Work request:
Rewrite all of the material below, substituting "highest" for "tallest" and keeping everything else unchanged. Leave the pictures out of your answer.

Data visualization pictures:
========================
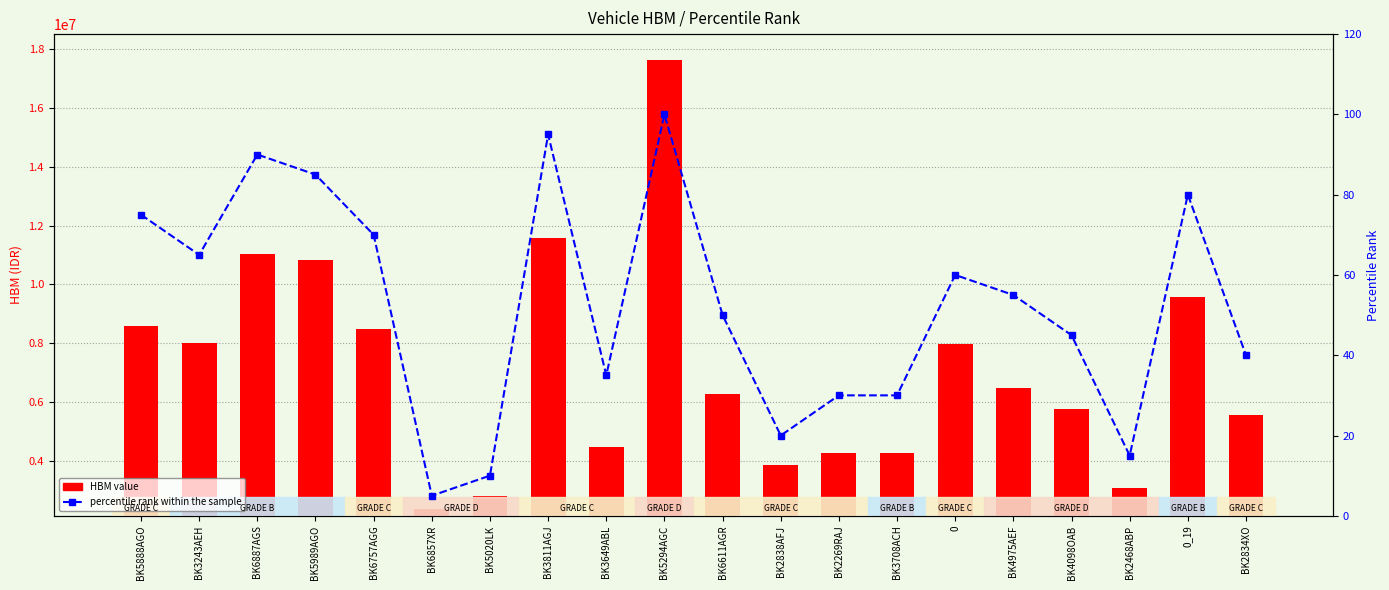

Reading left to right, what are all the values shown in this chart?

HBM value: 8575000.0	8025000.0	11025000.0	10825000.0	8475000.0	2375000.0	2825000.0	11575000.0	4475000.0	17625000.0	6275000.0	3875000.0	4275000.0	4275000.0	7975000.0	6475000.0	5775000.0	3075000.0	9575000.0	5575000.0
percentile rank within the sample: 75.0	65.0	90.0	85.0	70.0	5.0	10.0	95.0	35.0	100.0	50.0	20.0	30.0	30.0	60.0	55.0	45.0	15.0	80.0	40.0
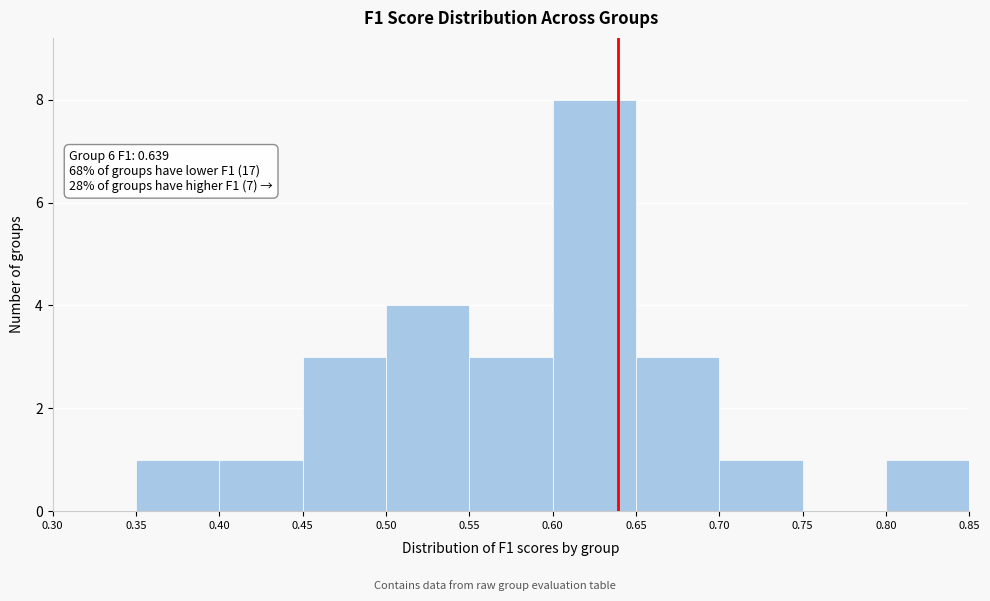

Which range on the x-axis has the tallest bar?

0.60 to 0.65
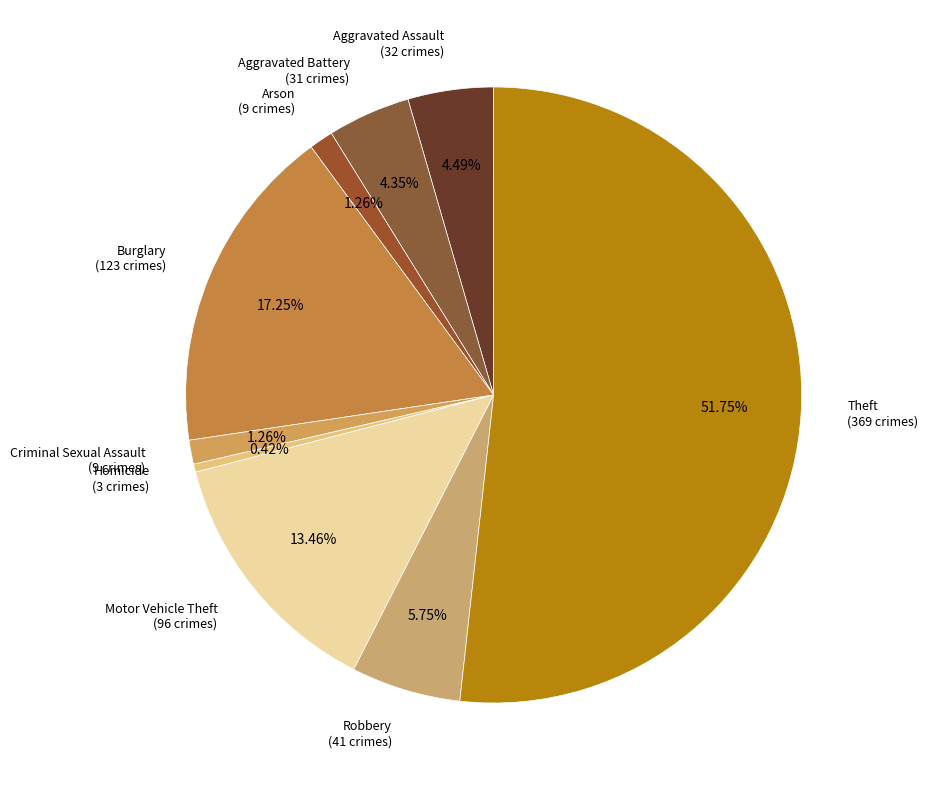

Does Criminal Sexual Assault represent more than half of the total?

No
========================
Expected answer:
Reading left to right, what are all the values shown in this chart?

HBM value: 8575000.0	8025000.0	11025000.0	10825000.0	8475000.0	2375000.0	2825000.0	11575000.0	4475000.0	17625000.0	6275000.0	3875000.0	4275000.0	4275000.0	7975000.0	6475000.0	5775000.0	3075000.0	9575000.0	5575000.0
percentile rank within the sample: 75.0	65.0	90.0	85.0	70.0	5.0	10.0	95.0	35.0	100.0	50.0	20.0	30.0	30.0	60.0	55.0	45.0	15.0	80.0	40.0

Which range on the x-axis has the highest bar?

0.60 to 0.65

Does Criminal Sexual Assault represent more than half of the total?

No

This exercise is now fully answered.